04Which is safer — LQDT or KAR?
By beta (market sensitivity over 5 years), Liquidity Services, Inc.
(LQDT) is the lower-risk stock at 0. 76β versus OPENLANE, Inc. 's 0. 98β — meaning KAR is approximately 30% more volatile than LQDT relative to the S&P 500. On balance sheet safety, Liquidity Services, Inc. (LQDT) carries a lower debt/equity ratio of 7% versus 93% for OPENLANE, Inc. — giving it more financial flexibility in a downturn.
05Which is growing faster — LQDT or KAR?
By revenue growth (latest reported year), Liquidity Services, Inc.
(LQDT) is pulling ahead at 31. 2% versus 8. 2% for OPENLANE, Inc. (KAR). On earnings-per-share growth, the picture is similar: OPENLANE, Inc. grew EPS 264. 4% year-over-year, compared to 38. 1% for Liquidity Services, Inc.. Over a 3-year CAGR, LQDT leads at 19. 4% annualised revenue growth.
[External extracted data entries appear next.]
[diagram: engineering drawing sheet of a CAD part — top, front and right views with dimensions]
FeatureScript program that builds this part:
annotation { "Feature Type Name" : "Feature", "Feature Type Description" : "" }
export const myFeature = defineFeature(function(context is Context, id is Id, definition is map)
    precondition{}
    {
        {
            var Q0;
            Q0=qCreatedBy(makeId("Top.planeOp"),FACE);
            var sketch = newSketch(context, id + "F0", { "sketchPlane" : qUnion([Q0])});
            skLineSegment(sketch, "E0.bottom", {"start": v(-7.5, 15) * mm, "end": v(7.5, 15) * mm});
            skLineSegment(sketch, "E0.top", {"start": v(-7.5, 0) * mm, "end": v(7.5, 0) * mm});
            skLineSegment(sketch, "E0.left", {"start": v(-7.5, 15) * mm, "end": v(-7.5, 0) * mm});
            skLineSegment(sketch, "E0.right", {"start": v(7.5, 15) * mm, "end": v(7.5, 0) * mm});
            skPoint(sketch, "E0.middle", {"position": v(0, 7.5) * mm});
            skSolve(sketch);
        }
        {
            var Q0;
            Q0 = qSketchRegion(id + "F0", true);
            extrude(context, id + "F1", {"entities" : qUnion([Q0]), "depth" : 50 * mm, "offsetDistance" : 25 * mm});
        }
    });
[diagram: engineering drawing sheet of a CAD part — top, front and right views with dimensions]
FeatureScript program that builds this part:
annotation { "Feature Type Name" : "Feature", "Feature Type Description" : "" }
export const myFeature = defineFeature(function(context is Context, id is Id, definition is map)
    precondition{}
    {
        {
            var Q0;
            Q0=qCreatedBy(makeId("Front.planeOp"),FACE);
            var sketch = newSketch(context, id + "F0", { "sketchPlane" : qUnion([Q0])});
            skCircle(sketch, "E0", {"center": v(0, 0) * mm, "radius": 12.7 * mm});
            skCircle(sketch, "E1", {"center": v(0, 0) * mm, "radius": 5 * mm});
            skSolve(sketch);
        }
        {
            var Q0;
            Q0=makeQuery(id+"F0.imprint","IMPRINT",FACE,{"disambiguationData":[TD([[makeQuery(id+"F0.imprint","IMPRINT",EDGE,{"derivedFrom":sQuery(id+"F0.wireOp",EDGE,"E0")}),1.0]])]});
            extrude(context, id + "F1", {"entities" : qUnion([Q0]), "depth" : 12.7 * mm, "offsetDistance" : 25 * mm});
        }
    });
Higher growth typically commands a higher valuation multiple — check whether the premium P/E or P/S is justified by the growth rate using the PEG ratio.
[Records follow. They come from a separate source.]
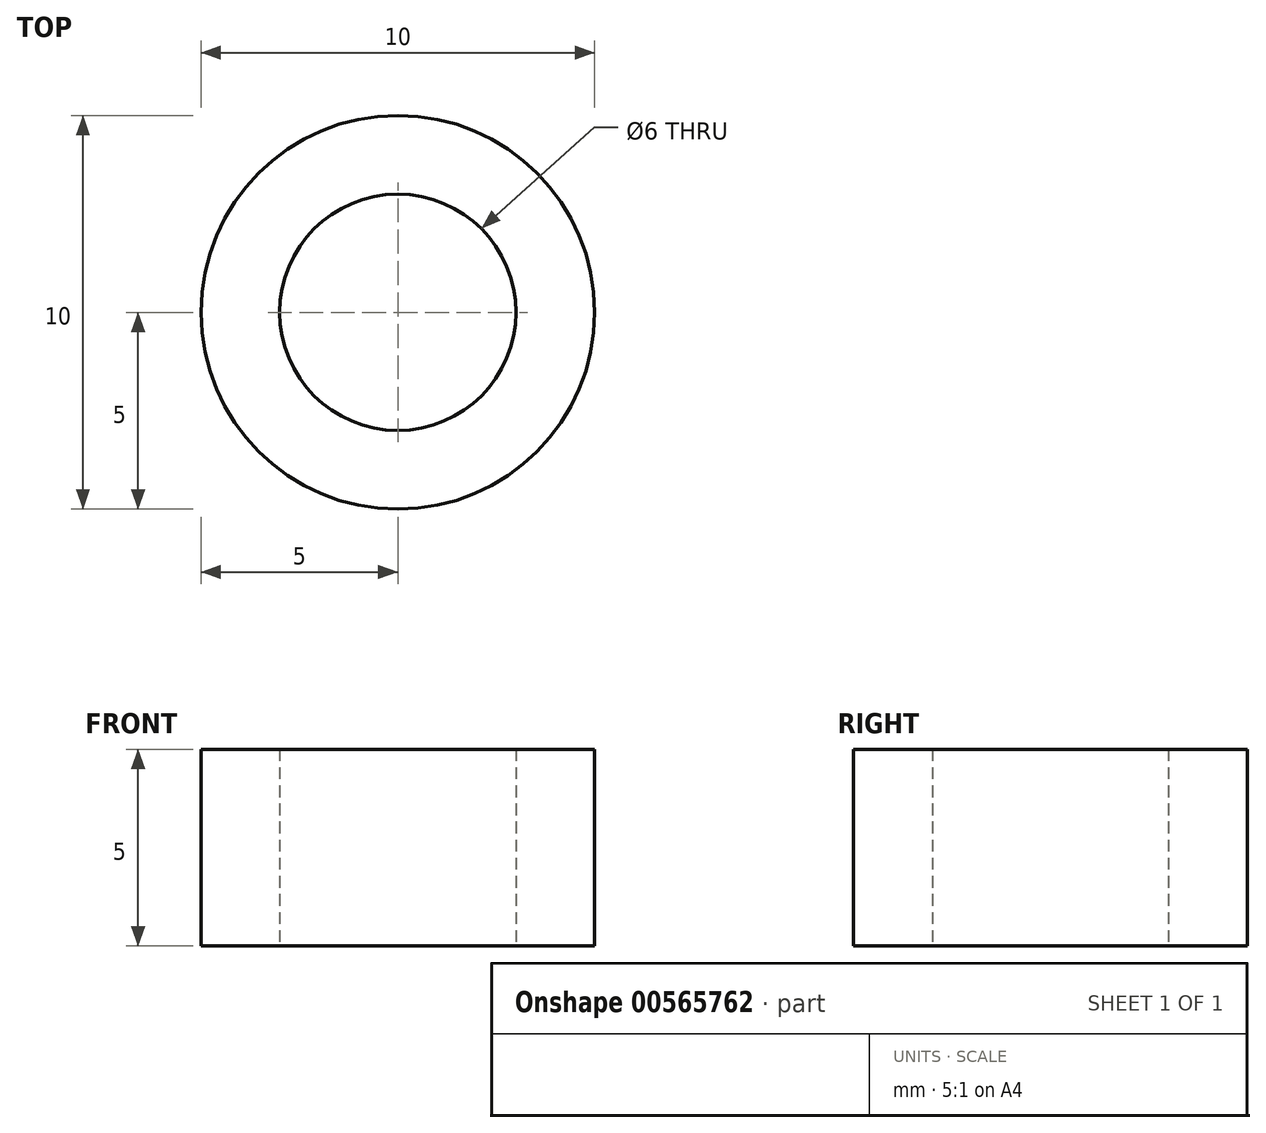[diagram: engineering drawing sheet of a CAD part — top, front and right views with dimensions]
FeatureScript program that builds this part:
annotation { "Feature Type Name" : "Feature", "Feature Type Description" : "" }
export const myFeature = defineFeature(function(context is Context, id is Id, definition is map)
    precondition{}
    {
        {
            var Q0;
            Q0=qCreatedBy(makeId("Top.planeOp"),FACE);
            var sketch = newSketch(context, id + "F0", { "sketchPlane" : qUnion([Q0])});
            skCircle(sketch, "E0", {"center": v(0, 0) * mm, "radius": 3 * mm});
            skCircle(sketch, "E1", {"center": v(0, 0) * mm, "radius": 5 * mm});
            skSolve(sketch);
        }
        {
            var Q0;
            Q0 = qSketchRegion(id + "F0", true);
            extrude(context, id + "F1", {"entities" : qUnion([Q0]), "depth" : 5 * mm, "offsetDistance" : 25 * mm});
        }
    });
06Which has better profit margins — LQDT or KAR?
OPENLANE, Inc.
(KAR) is the more profitable company, earning 9. 2% net margin versus 5. 9% for Liquidity Services, Inc. — meaning it keeps 9. 2% of every revenue dollar as bottom-line profit. Operating margin tells a similar story: KAR leads at 10. 2% versus 7. 4% for LQDT. At the gross margin level — before operating expenses — KAR leads at 46. 2%, reflecting greater pricing power or product mix advantage. Stronger margins indicate durable pricing power, lower cost of revenue, or higher mix of software/services. They are one of the clearest signs of business quality.
07Is LQDT or KAR more undervalued right now?
On forward earnings alone, OPENLANE, Inc.
(KAR) trades at 19. 3x forward P/E versus 24. 3x for Liquidity Services, Inc. — 5. 0x cheaper on a one-year earnings basis. Analyst consensus price targets imply the most upside for LQDT: 21. 4% to $44. 00.
08Which pays a better dividend — LQDT or KAR?
In this comparison, KAR (1.
3% yield) pays a dividend. LQDT does not pay a meaningful dividend and should not be held primarily for income.
09Is LQDT or KAR better for a retirement portfolio?
For long-horizon retirement investors, OPENLANE, Inc.
(KAR) is the stronger choice — it scores higher on the combination of lower volatility, dividend reliability, and long-term compounding (low volatility (β 0. 98), 1. 3% yield). Both have compounded well over 10 years (KAR: +99. 2%, LQDT: +508. 2%), confirming both are viable long-term holds — but the lower-volatility option typically results in less emotional selling during corrections. Retirement portfolios generally favour predictability over maximum returns. Consult a financial advisor before making allocation decisions.
10What are the main differences between LQDT and KAR?
Both stocks operate in the Consumer Cyclical sector, making this a peer-level intra-sector comparison — the same macro tailwinds and headwinds will affect both.
In terms of investment character: LQDT is a small-cap high-growth stock; KAR is a small-cap deep-value stock. KAR pays a dividend while LQDT does not, making them suitable for different income and tax situations. These fundamental differences mean investors should not choose between them on a single metric — the "better stock" depends entirely on which of these characteristics aligns with your investment strategy.